Records from a collection
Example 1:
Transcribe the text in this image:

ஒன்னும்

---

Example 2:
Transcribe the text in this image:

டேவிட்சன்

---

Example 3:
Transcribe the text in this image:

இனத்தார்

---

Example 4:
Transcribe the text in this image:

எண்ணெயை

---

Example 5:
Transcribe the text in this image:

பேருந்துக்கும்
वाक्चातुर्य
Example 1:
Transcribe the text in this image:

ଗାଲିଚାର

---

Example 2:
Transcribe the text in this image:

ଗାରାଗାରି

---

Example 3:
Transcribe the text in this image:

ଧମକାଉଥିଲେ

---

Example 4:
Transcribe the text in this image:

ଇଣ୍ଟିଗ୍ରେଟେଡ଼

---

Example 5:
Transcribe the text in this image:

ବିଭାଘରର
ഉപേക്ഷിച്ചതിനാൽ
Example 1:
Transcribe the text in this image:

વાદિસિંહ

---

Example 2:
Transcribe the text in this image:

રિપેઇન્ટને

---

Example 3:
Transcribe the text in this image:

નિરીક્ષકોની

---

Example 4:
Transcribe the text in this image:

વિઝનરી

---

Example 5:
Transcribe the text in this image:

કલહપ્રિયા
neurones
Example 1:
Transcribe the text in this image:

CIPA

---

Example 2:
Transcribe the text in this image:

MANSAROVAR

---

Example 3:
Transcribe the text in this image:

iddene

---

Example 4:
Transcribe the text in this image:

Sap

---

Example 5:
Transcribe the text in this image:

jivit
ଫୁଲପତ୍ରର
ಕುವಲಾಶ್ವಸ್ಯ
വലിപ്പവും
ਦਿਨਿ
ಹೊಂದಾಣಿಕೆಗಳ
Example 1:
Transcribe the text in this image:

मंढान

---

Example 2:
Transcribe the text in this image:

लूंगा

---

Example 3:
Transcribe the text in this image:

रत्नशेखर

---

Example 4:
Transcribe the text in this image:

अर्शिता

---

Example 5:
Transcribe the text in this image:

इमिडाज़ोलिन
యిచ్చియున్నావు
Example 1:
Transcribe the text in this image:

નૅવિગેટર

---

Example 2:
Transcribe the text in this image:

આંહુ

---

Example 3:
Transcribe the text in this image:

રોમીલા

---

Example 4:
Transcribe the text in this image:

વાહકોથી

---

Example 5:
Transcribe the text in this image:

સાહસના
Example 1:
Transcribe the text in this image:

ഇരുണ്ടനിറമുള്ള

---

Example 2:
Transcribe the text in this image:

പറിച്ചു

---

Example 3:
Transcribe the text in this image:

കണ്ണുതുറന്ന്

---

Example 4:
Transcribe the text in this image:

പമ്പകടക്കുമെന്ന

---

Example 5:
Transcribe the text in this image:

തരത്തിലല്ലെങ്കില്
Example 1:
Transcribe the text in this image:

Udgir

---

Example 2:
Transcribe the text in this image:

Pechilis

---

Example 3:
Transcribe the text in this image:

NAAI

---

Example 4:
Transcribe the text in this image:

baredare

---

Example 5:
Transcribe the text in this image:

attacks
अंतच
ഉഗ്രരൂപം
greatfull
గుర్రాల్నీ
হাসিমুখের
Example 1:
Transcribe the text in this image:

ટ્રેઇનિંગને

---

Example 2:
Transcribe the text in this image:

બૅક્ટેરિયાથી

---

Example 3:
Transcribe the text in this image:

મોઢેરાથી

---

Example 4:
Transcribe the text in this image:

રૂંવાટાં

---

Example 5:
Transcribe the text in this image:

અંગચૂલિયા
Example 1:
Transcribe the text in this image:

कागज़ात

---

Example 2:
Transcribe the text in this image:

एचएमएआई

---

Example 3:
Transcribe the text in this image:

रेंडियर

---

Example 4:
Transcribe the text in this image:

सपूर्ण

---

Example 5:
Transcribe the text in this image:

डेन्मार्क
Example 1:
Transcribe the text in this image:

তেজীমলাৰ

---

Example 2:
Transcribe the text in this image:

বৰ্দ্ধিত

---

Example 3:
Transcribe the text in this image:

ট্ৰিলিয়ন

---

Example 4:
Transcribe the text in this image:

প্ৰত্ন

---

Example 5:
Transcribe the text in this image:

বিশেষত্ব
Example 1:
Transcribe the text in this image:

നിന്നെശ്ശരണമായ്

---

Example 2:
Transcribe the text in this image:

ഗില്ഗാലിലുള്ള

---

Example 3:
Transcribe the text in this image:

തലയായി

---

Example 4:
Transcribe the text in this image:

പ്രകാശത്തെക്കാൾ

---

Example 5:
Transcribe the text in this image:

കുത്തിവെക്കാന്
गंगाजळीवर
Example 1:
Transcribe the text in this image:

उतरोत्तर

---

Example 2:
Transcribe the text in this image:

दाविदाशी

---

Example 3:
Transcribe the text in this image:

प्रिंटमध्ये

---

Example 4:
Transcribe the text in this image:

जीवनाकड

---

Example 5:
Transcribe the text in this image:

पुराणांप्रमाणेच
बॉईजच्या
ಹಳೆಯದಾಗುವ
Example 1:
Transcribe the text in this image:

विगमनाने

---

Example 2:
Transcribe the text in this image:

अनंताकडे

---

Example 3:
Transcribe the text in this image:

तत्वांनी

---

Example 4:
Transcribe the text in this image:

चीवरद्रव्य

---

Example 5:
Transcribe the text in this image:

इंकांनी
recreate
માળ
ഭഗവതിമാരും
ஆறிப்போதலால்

#### [WORK REQUIRED]
Print the records once more, exactly as written.

#### [SOLUTION TO THIS TASK]
Example 1:
Transcribe the text in this image:

ஒன்னும்

---

Example 2:
Transcribe the text in this image:

டேவிட்சன்

---

Example 3:
Transcribe the text in this image:

இனத்தார்

---

Example 4:
Transcribe the text in this image:

எண்ணெயை

---

Example 5:
Transcribe the text in this image:

பேருந்துக்கும்
वाक्चातुर्य
Example 1:
Transcribe the text in this image:

ଗାଲିଚାର

---

Example 2:
Transcribe the text in this image:

ଗାରାଗାରି

---

Example 3:
Transcribe the text in this image:

ଧମକାଉଥିଲେ

---

Example 4:
Transcribe the text in this image:

ଇଣ୍ଟିଗ୍ରେଟେଡ଼

---

Example 5:
Transcribe the text in this image:

ବିଭାଘରର
ഉപേക്ഷിച്ചതിനാൽ
Example 1:
Transcribe the text in this image:

વાદિસિંહ

---

Example 2:
Transcribe the text in this image:

રિપેઇન્ટને

---

Example 3:
Transcribe the text in this image:

નિરીક્ષકોની

---

Example 4:
Transcribe the text in this image:

વિઝનરી

---

Example 5:
Transcribe the text in this image:

કલહપ્રિયા
neurones
Example 1:
Transcribe the text in this image:

CIPA

---

Example 2:
Transcribe the text in this image:

MANSAROVAR

---

Example 3:
Transcribe the text in this image:

iddene

---

Example 4:
Transcribe the text in this image:

Sap

---

Example 5:
Transcribe the text in this image:

jivit
ଫୁଲପତ୍ରର
ಕುವಲಾಶ್ವಸ್ಯ
വലിപ്പവും
ਦਿਨਿ
ಹೊಂದಾಣಿಕೆಗಳ
Example 1:
Transcribe the text in this image:

मंढान

---

Example 2:
Transcribe the text in this image:

लूंगा

---

Example 3:
Transcribe the text in this image:

रत्नशेखर

---

Example 4:
Transcribe the text in this image:

अर्शिता

---

Example 5:
Transcribe the text in this image:

इमिडाज़ोलिन
యిచ్చియున్నావు
Example 1:
Transcribe the text in this image:

નૅવિગેટર

---

Example 2:
Transcribe the text in this image:

આંહુ

---

Example 3:
Transcribe the text in this image:

રોમીલા

---

Example 4:
Transcribe the text in this image:

વાહકોથી

---

Example 5:
Transcribe the text in this image:

સાહસના
Example 1:
Transcribe the text in this image:

ഇരുണ്ടനിറമുള്ള

---

Example 2:
Transcribe the text in this image:

പറിച്ചു

---

Example 3:
Transcribe the text in this image:

കണ്ണുതുറന്ന്

---

Example 4:
Transcribe the text in this image:

പമ്പകടക്കുമെന്ന

---

Example 5:
Transcribe the text in this image:

തരത്തിലല്ലെങ്കില്
Example 1:
Transcribe the text in this image:

Udgir

---

Example 2:
Transcribe the text in this image:

Pechilis

---

Example 3:
Transcribe the text in this image:

NAAI

---

Example 4:
Transcribe the text in this image:

baredare

---

Example 5:
Transcribe the text in this image:

attacks
अंतच
ഉഗ്രരൂപം
greatfull
గుర్రాల్నీ
হাসিমুখের
Example 1:
Transcribe the text in this image:

ટ્રેઇનિંગને

---

Example 2:
Transcribe the text in this image:

બૅક્ટેરિયાથી

---

Example 3:
Transcribe the text in this image:

મોઢેરાથી

---

Example 4:
Transcribe the text in this image:

રૂંવાટાં

---

Example 5:
Transcribe the text in this image:

અંગચૂલિયા
Example 1:
Transcribe the text in this image:

कागज़ात

---

Example 2:
Transcribe the text in this image:

एचएमएआई

---

Example 3:
Transcribe the text in this image:

रेंडियर

---

Example 4:
Transcribe the text in this image:

सपूर्ण

---

Example 5:
Transcribe the text in this image:

डेन्मार्क
Example 1:
Transcribe the text in this image:

তেজীমলাৰ

---

Example 2:
Transcribe the text in this image:

বৰ্দ্ধিত

---

Example 3:
Transcribe the text in this image:

ট্ৰিলিয়ন

---

Example 4:
Transcribe the text in this image:

প্ৰত্ন

---

Example 5:
Transcribe the text in this image:

বিশেষত্ব
Example 1:
Transcribe the text in this image:

നിന്നെശ്ശരണമായ്

---

Example 2:
Transcribe the text in this image:

ഗില്ഗാലിലുള്ള

---

Example 3:
Transcribe the text in this image:

തലയായി

---

Example 4:
Transcribe the text in this image:

പ്രകാശത്തെക്കാൾ

---

Example 5:
Transcribe the text in this image:

കുത്തിവെക്കാന്
गंगाजळीवर
Example 1:
Transcribe the text in this image:

उतरोत्तर

---

Example 2:
Transcribe the text in this image:

दाविदाशी

---

Example 3:
Transcribe the text in this image:

प्रिंटमध्ये

---

Example 4:
Transcribe the text in this image:

जीवनाकड

---

Example 5:
Transcribe the text in this image:

पुराणांप्रमाणेच
बॉईजच्या
ಹಳೆಯದಾಗುವ
Example 1:
Transcribe the text in this image:

विगमनाने

---

Example 2:
Transcribe the text in this image:

अनंताकडे

---

Example 3:
Transcribe the text in this image:

तत्वांनी

---

Example 4:
Transcribe the text in this image:

चीवरद्रव्य

---

Example 5:
Transcribe the text in this image:

इंकांनी
recreate
માળ
ഭഗവതിമാരും
ஆறிப்போதலால்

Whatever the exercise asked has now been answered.